> **Teks Bacaan**

------------------------------------

Jumat, 10 Juli 2015

HUKUM MEMPELAJARI HADITS

Tidak ada komentar:



Berpedoman kepada Al-Hadits untuk diamalkan dan menganjurkan orang lain untuk maksud yang sama, adalah suatu kewajiban. Agar kewajiban tersebut, dapat dipenuhi dengan saksama dalam memilih Hadits shahih dan hasan, untuk diamalkan dan meneliti Hadits dla’if dengan segala ragamnya, untuk ditinggalkan, sudah barang tentu memerlukan suatungetahuan yang disebut Ilmu Hadits atau yang lebih dikenal dengan nama Mushthalahul Hadits.

Benarkah Hadits Rasulullah itu ada yang dla’if (lemah), sebagaimana dikemukakan oleh para Muhadditsin, sehingga tidak dapat digunakan pedoman beramal? Kalau demikian halnya, apakah kita diperintahkan berpedoman kepada pedoman yang tidak kokoh? Al-Qur’an adalah Kitabullah yang berisikan perintah-perintah dan larangan-larangan yang ditujukan kepada hamba-Nya. Ia sebagai petunjuk dan penjelasan. Sedang Hadits Rasulullah saw adalah sebagai penjelasan Al-Qur’an, Seperti firman Allah Ta’ ala: 

“Dan Kami telah menurunkan Al-Qur’an kepadamu, agar engkau jelaskan kepada umat manusia, apa yang telah diturunkan kepada mereka, dan mudah-mudahan mereka pada memikirkan.” (An-Nahl: 44) 

Dengan demikian, pribadi Rasulullah saw sendiri merupakan sarana (media) yang berfungsi untuk menjelaskan Al-Qur’an (mubaiyin), baik dengan sabdanya, tindakannya, akhlaqnya, dan bahkan segala gerak-geriknya, beliau tidak bersabda hanya sekadar dorongan hawa nafsunya, melainkan sabdanya itu berdasarkan wahyu Allah, sebagaimana difirmankan Allah dalam An-Najm: 3 dan 4: 

“Dan dia bukan berkata atas kemauannya (hawa nafsunya) sendiri, melainkan apa yang diwahyukan kepadanya sajalah (yang disampaikannya itu).” (An-Najm: 3-4)

------------------------------------

> **Daftar Entri**
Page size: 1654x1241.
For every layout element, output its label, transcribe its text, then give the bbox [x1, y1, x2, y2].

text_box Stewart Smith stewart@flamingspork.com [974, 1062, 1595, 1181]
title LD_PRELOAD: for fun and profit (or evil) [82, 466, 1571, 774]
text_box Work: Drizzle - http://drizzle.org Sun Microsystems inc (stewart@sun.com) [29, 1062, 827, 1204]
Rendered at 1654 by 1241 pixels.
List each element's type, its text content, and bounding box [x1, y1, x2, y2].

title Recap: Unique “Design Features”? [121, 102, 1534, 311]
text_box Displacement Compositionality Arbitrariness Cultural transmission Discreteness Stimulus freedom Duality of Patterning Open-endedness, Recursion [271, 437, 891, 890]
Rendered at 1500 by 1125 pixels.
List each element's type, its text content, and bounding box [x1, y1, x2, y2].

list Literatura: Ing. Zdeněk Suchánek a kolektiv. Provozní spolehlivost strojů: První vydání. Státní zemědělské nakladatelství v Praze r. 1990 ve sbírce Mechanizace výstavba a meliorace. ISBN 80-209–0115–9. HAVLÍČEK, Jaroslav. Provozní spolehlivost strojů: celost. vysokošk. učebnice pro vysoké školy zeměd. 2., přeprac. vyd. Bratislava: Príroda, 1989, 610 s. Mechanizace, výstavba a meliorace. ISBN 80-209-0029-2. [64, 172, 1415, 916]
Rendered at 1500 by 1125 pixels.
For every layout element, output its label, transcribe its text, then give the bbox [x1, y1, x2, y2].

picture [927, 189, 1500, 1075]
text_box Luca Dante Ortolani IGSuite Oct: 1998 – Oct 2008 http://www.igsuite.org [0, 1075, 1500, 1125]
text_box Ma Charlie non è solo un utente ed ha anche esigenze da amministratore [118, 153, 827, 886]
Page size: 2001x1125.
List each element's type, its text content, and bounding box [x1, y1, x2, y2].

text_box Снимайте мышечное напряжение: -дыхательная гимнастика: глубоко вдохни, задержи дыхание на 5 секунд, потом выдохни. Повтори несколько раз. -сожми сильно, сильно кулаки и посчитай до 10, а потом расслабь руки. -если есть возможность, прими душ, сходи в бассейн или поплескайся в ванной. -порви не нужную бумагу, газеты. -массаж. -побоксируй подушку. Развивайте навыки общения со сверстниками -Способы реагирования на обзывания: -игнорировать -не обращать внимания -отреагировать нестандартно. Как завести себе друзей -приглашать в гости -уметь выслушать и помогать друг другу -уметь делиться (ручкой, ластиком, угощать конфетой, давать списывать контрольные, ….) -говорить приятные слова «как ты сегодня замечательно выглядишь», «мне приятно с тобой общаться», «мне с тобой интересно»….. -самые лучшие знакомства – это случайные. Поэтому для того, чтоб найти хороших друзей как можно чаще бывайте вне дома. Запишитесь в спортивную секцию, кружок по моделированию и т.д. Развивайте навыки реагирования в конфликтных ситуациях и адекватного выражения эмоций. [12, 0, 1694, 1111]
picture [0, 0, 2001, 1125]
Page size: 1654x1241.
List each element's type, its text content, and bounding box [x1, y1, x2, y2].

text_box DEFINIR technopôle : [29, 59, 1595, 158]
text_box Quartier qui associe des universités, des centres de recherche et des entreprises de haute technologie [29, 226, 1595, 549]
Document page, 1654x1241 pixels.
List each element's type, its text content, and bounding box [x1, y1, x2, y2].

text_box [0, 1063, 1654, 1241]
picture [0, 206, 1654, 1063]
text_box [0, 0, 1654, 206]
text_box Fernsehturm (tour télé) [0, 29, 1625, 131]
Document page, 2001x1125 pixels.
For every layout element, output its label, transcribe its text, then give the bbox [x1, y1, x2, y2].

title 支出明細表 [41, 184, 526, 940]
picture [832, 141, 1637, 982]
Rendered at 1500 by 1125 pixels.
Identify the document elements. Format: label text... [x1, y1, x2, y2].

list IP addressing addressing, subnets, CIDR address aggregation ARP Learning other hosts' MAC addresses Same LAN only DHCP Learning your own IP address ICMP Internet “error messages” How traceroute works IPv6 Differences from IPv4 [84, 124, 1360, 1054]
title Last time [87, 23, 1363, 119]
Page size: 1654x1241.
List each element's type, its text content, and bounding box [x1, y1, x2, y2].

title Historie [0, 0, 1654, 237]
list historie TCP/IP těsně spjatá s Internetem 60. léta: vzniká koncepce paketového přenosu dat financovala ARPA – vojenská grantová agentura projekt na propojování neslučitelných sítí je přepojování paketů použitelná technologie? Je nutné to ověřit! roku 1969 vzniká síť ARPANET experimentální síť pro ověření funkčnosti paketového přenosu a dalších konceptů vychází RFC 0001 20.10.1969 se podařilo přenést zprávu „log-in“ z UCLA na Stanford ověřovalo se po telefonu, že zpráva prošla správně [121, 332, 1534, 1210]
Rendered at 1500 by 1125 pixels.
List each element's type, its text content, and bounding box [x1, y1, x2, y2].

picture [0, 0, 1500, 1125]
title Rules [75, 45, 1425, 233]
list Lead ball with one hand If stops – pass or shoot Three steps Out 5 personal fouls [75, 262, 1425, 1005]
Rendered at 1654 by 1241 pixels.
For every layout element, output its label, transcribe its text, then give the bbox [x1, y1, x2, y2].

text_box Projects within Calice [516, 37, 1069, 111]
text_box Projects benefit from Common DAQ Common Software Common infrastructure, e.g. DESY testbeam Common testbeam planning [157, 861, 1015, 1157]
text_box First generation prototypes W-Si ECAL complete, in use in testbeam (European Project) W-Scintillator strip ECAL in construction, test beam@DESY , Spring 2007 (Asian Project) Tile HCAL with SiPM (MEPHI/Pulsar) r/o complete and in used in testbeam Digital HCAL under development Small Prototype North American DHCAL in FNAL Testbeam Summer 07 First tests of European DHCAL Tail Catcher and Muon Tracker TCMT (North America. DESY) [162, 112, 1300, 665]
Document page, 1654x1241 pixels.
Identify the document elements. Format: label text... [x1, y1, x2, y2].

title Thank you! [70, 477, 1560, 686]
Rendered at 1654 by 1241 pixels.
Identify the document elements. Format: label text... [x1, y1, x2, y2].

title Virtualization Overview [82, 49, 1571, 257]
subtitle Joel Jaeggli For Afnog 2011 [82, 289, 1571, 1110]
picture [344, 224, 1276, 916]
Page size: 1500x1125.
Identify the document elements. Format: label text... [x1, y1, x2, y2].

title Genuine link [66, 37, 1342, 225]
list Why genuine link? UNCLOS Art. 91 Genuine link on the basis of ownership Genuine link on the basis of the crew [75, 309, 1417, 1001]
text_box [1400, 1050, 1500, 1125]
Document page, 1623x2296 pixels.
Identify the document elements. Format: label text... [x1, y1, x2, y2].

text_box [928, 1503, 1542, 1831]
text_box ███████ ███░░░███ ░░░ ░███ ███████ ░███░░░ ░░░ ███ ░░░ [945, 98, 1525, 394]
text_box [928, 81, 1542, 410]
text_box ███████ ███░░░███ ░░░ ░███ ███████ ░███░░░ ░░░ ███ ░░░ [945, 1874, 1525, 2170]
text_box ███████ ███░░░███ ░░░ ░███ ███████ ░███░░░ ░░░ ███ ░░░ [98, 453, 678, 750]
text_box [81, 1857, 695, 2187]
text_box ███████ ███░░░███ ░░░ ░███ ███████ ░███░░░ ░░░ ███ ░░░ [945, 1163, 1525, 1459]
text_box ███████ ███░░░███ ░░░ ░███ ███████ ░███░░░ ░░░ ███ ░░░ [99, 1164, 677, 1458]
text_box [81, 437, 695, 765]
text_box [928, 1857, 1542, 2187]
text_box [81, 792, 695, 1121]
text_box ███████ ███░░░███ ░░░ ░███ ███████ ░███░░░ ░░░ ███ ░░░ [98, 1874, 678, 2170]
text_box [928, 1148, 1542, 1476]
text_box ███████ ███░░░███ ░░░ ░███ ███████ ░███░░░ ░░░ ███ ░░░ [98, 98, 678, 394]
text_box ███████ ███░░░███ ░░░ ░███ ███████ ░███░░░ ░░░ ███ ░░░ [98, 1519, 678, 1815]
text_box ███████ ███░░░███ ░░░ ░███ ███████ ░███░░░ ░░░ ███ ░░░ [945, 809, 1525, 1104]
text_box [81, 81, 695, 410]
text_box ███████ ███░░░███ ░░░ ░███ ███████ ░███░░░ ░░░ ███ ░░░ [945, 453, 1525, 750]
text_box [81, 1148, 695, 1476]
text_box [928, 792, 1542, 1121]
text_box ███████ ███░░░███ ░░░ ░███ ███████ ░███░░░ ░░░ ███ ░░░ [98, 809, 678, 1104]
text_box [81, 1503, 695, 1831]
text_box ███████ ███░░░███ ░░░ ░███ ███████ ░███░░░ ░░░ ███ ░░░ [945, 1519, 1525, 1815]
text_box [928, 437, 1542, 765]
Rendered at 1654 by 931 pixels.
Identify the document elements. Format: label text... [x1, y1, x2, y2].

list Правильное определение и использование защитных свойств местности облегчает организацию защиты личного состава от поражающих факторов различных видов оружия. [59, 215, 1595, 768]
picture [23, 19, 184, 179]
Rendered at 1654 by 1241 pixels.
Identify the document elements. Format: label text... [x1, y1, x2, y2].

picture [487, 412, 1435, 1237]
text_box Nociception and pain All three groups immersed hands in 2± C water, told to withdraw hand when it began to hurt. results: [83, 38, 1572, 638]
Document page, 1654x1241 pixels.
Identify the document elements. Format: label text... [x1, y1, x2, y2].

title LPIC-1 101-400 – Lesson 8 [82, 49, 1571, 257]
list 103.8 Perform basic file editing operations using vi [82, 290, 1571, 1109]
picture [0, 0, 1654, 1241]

------------------------------------

> **Yang Harus Dikerjakan**
A) Tolong tulis ulang bagian teks tentang hukum mempelajari hadits mulai dari "Jumat, 10 Juli" sampai "nama Mushthalahul Hadits.", dengan mengganti "kewajiban" menjadi "keharusan".
B) Menurut teks tentang hukum mempelajari hadits, dengan nama apa Ilmu Hadits lebih dikenal?
Entri yang ada tidak berhubungan dengan teks tentang hukum mempelajari hadits.

> **Daftar Jawaban**
A)
Jumat, 10 Juli 2015

HUKUM MEMPELAJARI HADITS

Tidak ada komentar:



Berpedoman kepada Al-Hadits untuk diamalkan dan menganjurkan orang lain untuk maksud yang sama, adalah suatu keharusan. Agar keharusan tersebut, dapat dipenuhi dengan saksama dalam memilih Hadits shahih dan hasan, untuk diamalkan dan meneliti Hadits dla’if dengan segala ragamnya, untuk ditinggalkan, sudah barang tentu memerlukan suatungetahuan yang disebut Ilmu Hadits atau yang lebih dikenal dengan nama Mushthalahul Hadits.

B) Mushthalahul Hadits.